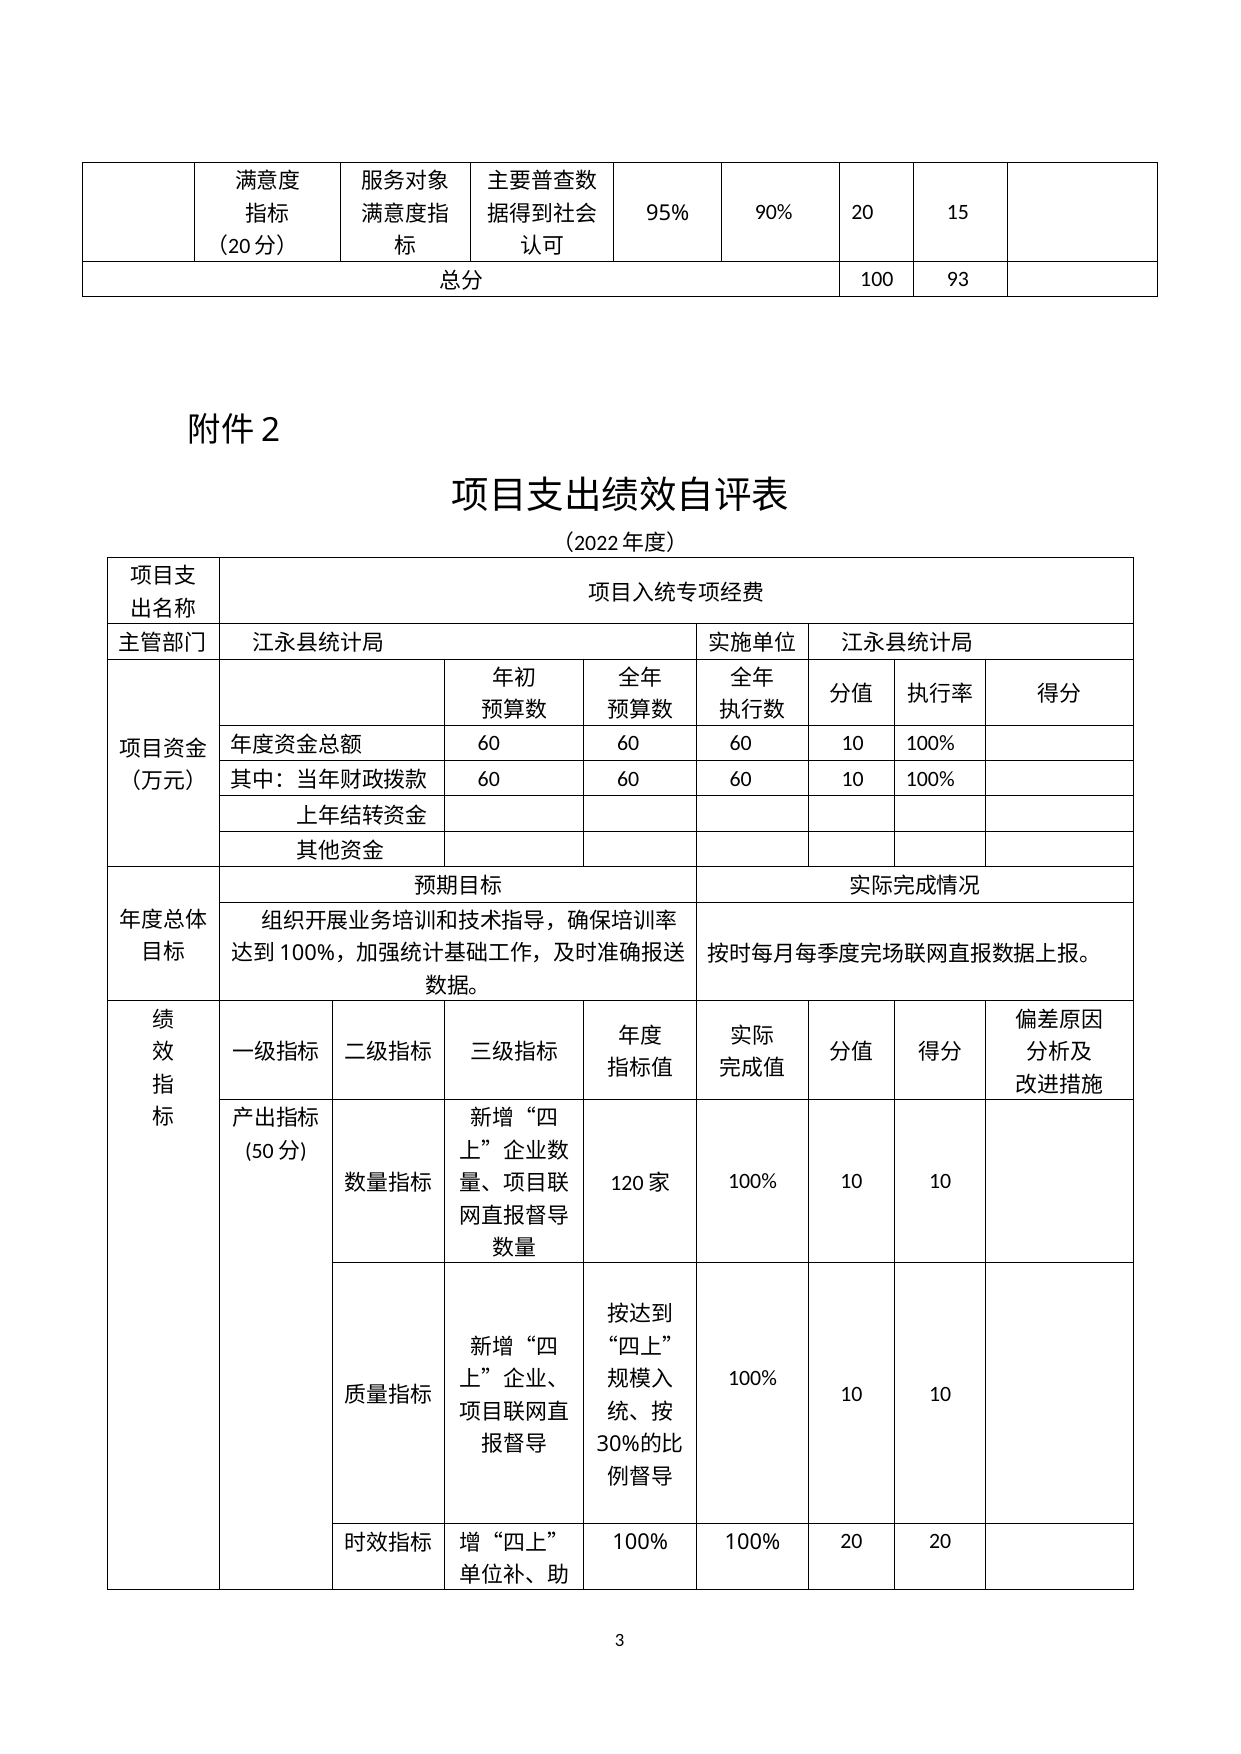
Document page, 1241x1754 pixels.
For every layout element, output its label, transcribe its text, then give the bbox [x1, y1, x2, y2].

table_cell [986, 832, 1133, 866]
table_cell 得分 [895, 1001, 985, 1099]
table_cell 93 [914, 262, 1007, 296]
table_cell 年初 预算数 [445, 660, 583, 724]
table_cell [445, 796, 583, 831]
table_header 项目入统专项经费 [220, 558, 1133, 623]
table_cell 年度 指标值 [584, 1001, 696, 1099]
table_cell 满意度 指标 （20分） [195, 163, 340, 261]
table_cell 上年结转资金 [220, 796, 444, 831]
table_cell 全年 预算数 [584, 660, 696, 724]
table_cell 100% [697, 1524, 808, 1589]
table_cell 二级指标 [333, 1001, 444, 1099]
table_cell 主要普查数据得到社会认可 [471, 163, 613, 261]
table_cell 100% [895, 761, 985, 795]
table_cell 全年 执行数 [697, 660, 808, 724]
table_cell 60 [697, 761, 808, 795]
table_cell [895, 832, 985, 866]
table_cell 分值 [809, 1001, 894, 1099]
table_cell 90% [722, 163, 839, 261]
table_cell [1008, 262, 1157, 296]
table_cell 100% [895, 726, 985, 760]
table_cell 其中：当年财政拨款 [220, 761, 444, 795]
table_cell [986, 1100, 1133, 1262]
table_cell 年度资金总额 [220, 726, 444, 760]
table_cell 分值 [809, 660, 894, 724]
table_cell 实际 完成值 [697, 1001, 808, 1099]
table_cell 三级指标 [445, 1001, 583, 1099]
table_cell [220, 660, 444, 724]
table_cell 60 [445, 761, 583, 795]
table_cell 主管部门 [108, 624, 219, 658]
table_cell 新增“四上”企业数量、项目联网直报督导数量 [445, 1100, 583, 1262]
table_cell 60 [697, 726, 808, 760]
table_cell 100% [584, 1524, 696, 1589]
table_cell 95% [614, 163, 721, 261]
table_cell [584, 832, 696, 866]
table_cell [986, 726, 1133, 760]
table_cell 10 [895, 1100, 985, 1262]
table_cell 10 [809, 1100, 894, 1262]
table_cell 10 [809, 1263, 894, 1523]
table_cell 偏差原因 分析及 改进措施 [986, 1001, 1133, 1099]
table_cell 质量指标 [333, 1263, 444, 1523]
table_cell 绩 效 指 标 [108, 1001, 219, 1589]
table_cell [809, 832, 894, 866]
table_cell 执行率 [895, 660, 985, 724]
table_cell 60 [445, 726, 583, 760]
table_cell [895, 796, 985, 831]
table_cell 120家 [584, 1100, 696, 1262]
table_cell 新增“四上”企业、项目联网直报督导 [445, 1263, 583, 1523]
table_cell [445, 1524, 583, 1589]
table_cell [697, 796, 808, 831]
table_cell 江永县统计局 [220, 624, 696, 658]
table_cell 时效指标 [333, 1524, 444, 1589]
text （2022年度） [187, 524, 1053, 557]
table_cell 总分 [83, 262, 839, 296]
table_cell 年度总体目标 [108, 867, 219, 1000]
table_cell 组织开展业务培训和技术指导，确保培训率达到100%，加强统计基础工作，及时准确报送数据。 [220, 903, 696, 1000]
table_cell 产出指标 (50分) [220, 1100, 332, 1589]
text 项目支出绩效自评表 [187, 459, 1053, 524]
table_cell 10 [809, 761, 894, 795]
table_cell [986, 1524, 1133, 1589]
table_cell 按时每月每季度完场联网直报数据上报。 [697, 903, 1133, 1000]
table_cell [986, 796, 1133, 831]
table_cell [809, 796, 894, 831]
table_cell 按达到“四上”规模入统、按30%的比例督导 [584, 1263, 696, 1523]
table_cell 预期目标 [220, 867, 696, 902]
table_cell [1008, 163, 1157, 261]
table_cell 20 [895, 1524, 985, 1589]
table_cell 一级指标 [220, 1001, 332, 1099]
text 附件2 [187, 394, 1053, 459]
table_cell 15 [914, 163, 1007, 261]
table_cell 实际完成情况 [697, 867, 1133, 902]
table_cell 江永县统计局 [809, 624, 1133, 658]
table_cell 100 [840, 262, 913, 296]
table_cell [584, 796, 696, 831]
table_cell 10 [895, 1263, 985, 1523]
table_cell 数量指标 [333, 1100, 444, 1262]
table_cell 得分 [986, 660, 1133, 724]
table_cell 20 [840, 163, 913, 261]
table_cell [986, 761, 1133, 795]
table_cell 服务对象满意度指标 [341, 163, 470, 261]
table_cell 100% [697, 1100, 808, 1262]
table_cell 其他资金 [220, 832, 444, 866]
table_cell [445, 832, 583, 866]
table_cell 100% [697, 1263, 808, 1523]
table_cell 实施单位 [697, 624, 808, 658]
table_cell [697, 832, 808, 866]
table_cell 60 [584, 726, 696, 760]
table_header 项目支 出名称 [108, 558, 219, 623]
table_cell [986, 1263, 1133, 1523]
table_cell 项目资金 （万元） [108, 660, 219, 866]
table_cell 60 [584, 761, 696, 795]
table_cell 10 [809, 726, 894, 760]
table_cell 20 [809, 1524, 894, 1589]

WHAT THE EXERCISE ASKS
Within the records, filter for lines that contain the word "江永县统计局" and show each one.

SOLUTION BELOW
table_cell 江永县统计局 [220, 624, 696, 658]
table_cell 江永县统计局 [809, 624, 1133, 658]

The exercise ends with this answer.